Texte fourni -
........
FABIEN ESCALONA : Il y a sans doute eu, notamment dans la campagne de Benoît Hamon, des choses intéressantes sur le plan programmatique, mais je trouve que, d’une manière générale, les sociaux-démocrates – que ce soient les partis, les syndicats quand ils en sont proches, ou les think tanks qui étaient très actifs au moment où la « troisième voie[5.Stratégie définie notamment par Anthony Giddens et Tony Blair. Selon cette stratégie, dite également « sociale-libérale », la social-démocratie doit accepter le capitalisme, encourager l’entreprise privée, réduire les dépenses publiques et réformer la sécurité sociale en responsabilisant ses bénéficiaires, tout en favorisant une répartition plus égalitaire des fruits de la croissance et en réformant le cadre juridique et éthique de la société.] » avait le vent en poupe – peinent à produire des idées nouvelles. Je trouve intéressantes quelques idées qui circulent actuellement, comme celle de l’État investisseur social, ou celle de la pré-distribution[6.Notion introduite par Jacob Hacker, professeur de sciences politiques à l’université de Yale, dans « The Institutional Foundations of Middle-Class Democracy », Policy Network, 6.5.2011. Pour Hacker, il faut agir sur les causes des inégalités plutôt que d’y remédier a posteriori par des allocations ou des aides. Cela suppose une révision radicale de la politique macroéconomique. Manuel Valls, notamment, s’y est déclaré favorable.] qui en est assez proche. Elles consistent à modifier le processus actuel de redistribution des richesses en corrigeant les inégalités à la source, voire avant qu’elles ne se forment, et non plus a posteriori. Mais ces idées tardent à prendre corps, voire à être transformées en programme de gouvernement là où ce serait possible. Et cela reste assez pauvre, par comparaison avec ce que la social-démocratie a déjà apporté au débat intellectuel, notamment durant les années 1930.
........
[Entrées de données enregistrées]
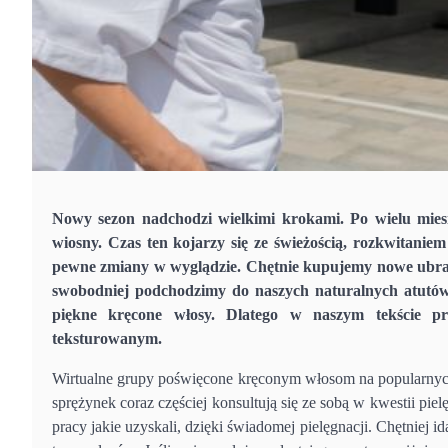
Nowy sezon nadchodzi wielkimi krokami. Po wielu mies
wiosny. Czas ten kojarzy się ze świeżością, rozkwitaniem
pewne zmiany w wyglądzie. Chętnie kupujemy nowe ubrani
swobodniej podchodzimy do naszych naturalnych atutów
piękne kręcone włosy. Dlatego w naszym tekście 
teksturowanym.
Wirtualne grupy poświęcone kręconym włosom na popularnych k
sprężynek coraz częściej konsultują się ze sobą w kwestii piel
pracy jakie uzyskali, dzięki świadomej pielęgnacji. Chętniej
........
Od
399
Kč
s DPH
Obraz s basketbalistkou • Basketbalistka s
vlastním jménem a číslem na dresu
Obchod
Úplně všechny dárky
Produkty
........
Consigne 1 - D'après le texte sur la social-démocratie, quelle notion Jacob Hacker a-t-il introduite ?
Consigne 2 - Comment traduire en anglais cette phrase du texte sur la social-démocratie : « Mais ces idées tardent à prendre corps, voire à être transformées en programme de gouvernement là où ce serait possible. » ?

Corrigé 1 - La pré-distribution.

Corrigé 2 - But these ideas are slow to take shape, or even to be turned into a government program where that would be possible.